Atlanta DUI Lawyer
At the Georgia Administrative License Suspension (ALS) hearing, you can prevent your license from being automatically suspended. It is also a good opportunity to get testimony from the officer and determine the strengths and weaknesses of the State’s case against you.
Georgia ALS Hearing
When a driver is arrested for DUI, the officer takes away their license and they are issued a temporary permit that allows them to drive for 45 days. At this point the driver has two options, request in writing an ALS hearing or apply for an ignition interlock device limited permit. Either one of these two options must be completed within 30 calendar days of the arrest or their driver’s license will be suspended for one year.
Furthermore, you can only choose one of these options. If you request an ALS hearing, then you cannot apply for an ignition interlock device limited permit. And if you apply for an ignition interlock device limited permit, you waive your right to an ALS hearing.

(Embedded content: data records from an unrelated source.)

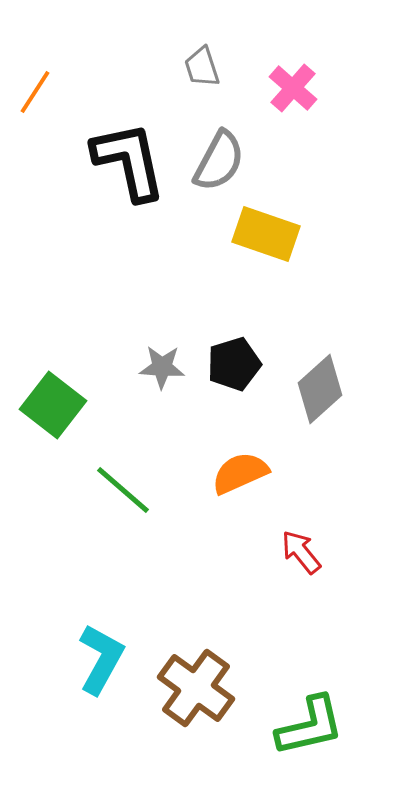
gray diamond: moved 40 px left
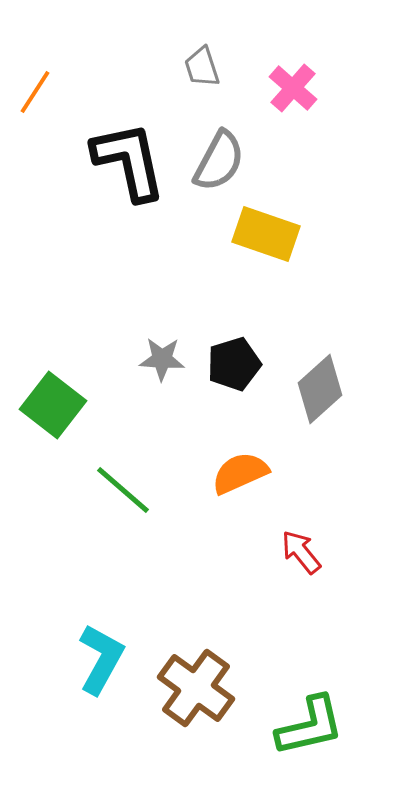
gray star: moved 8 px up
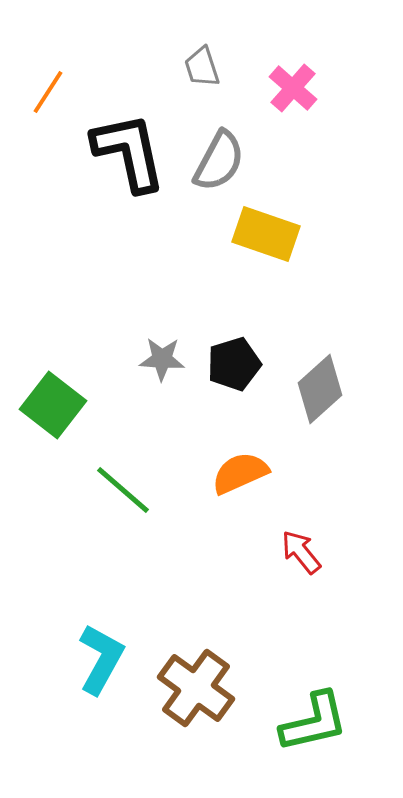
orange line: moved 13 px right
black L-shape: moved 9 px up
green L-shape: moved 4 px right, 4 px up
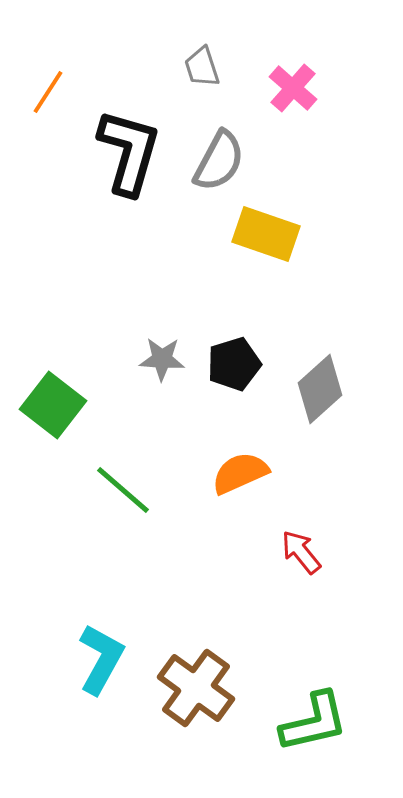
black L-shape: rotated 28 degrees clockwise
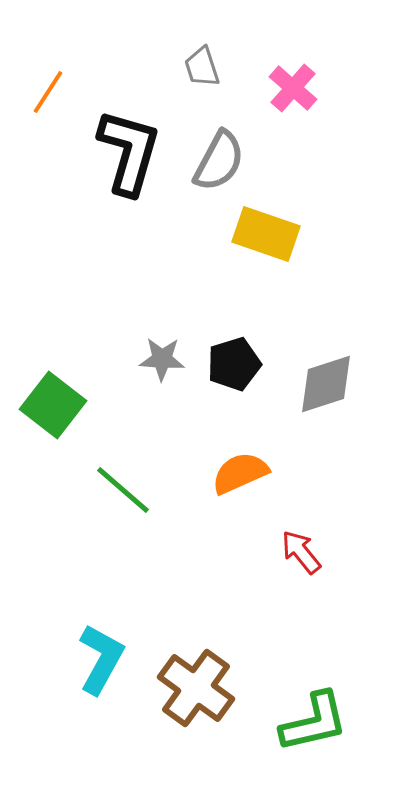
gray diamond: moved 6 px right, 5 px up; rotated 24 degrees clockwise
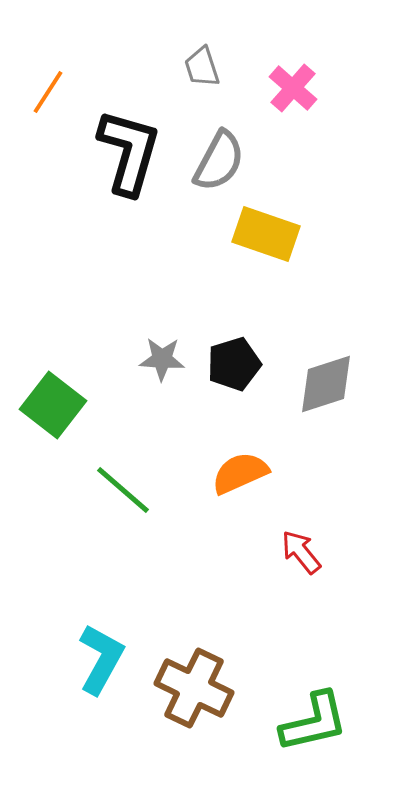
brown cross: moved 2 px left; rotated 10 degrees counterclockwise
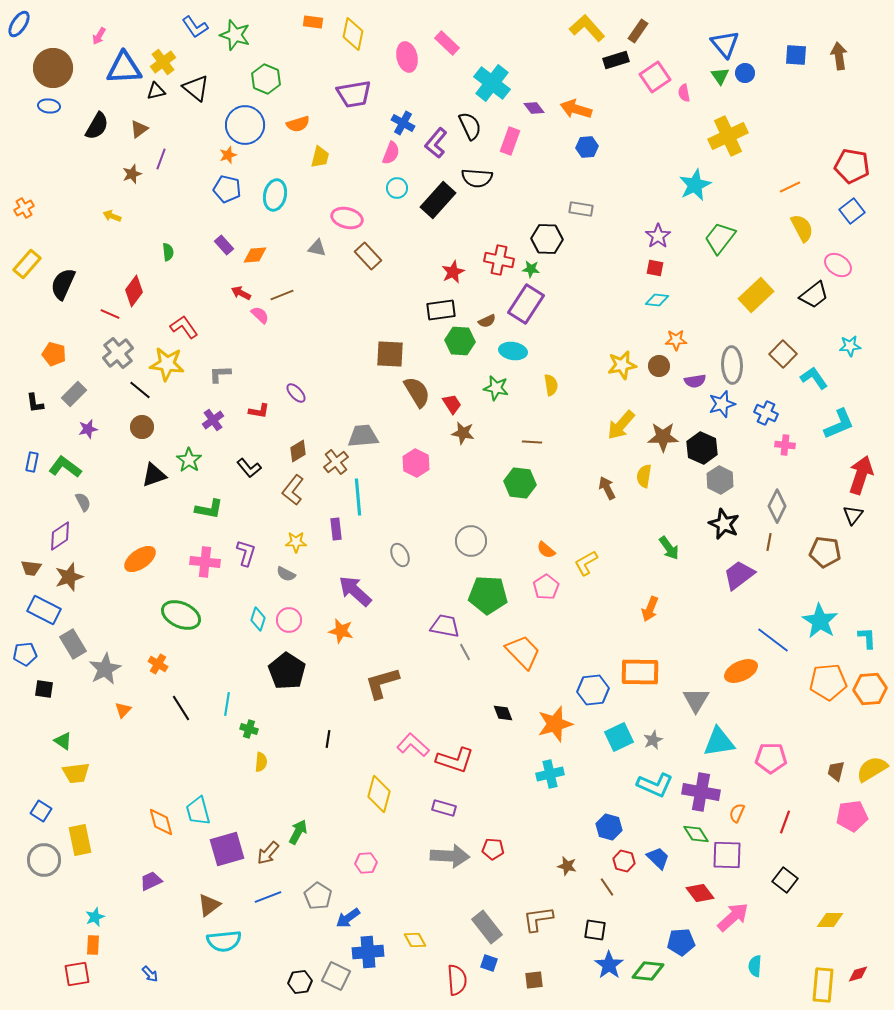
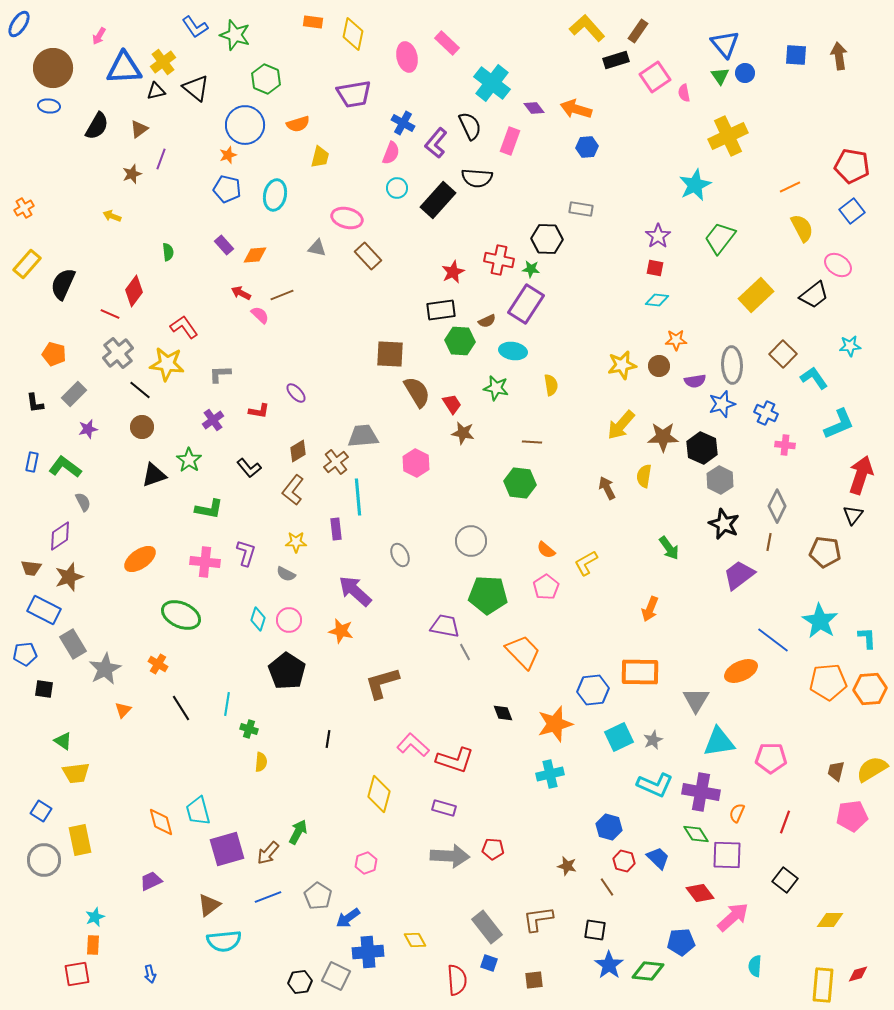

A Georgia ALS hearing will determine whether or not your license will be suspended before your DUI case is scheduled for trial. At the hearing, your license will either be reinstated or your license will be suspended for a full 12-month period. If your license is suspended, you cannot drive at all for a full 12-month period and you are not eligible for a limited driving permit or work permit.
The point of the Georgia ALS hearing is not to determine whether or not you are guilty of a DUI. Rather, the scope of the hearing is to determine three issues: (1) whether the officer had reasonable grounds to believe the person was DUI and lawfully placed them under arrest OR the driver was involved in an accident resulting in serious injury or fatality, (2) whether the person was informed of their implied consent rights (the rights a person has when submitting to a DUI breath, blood, or urine test) and the consequences, and (3) whether the person refused or submitted to a properly administered test.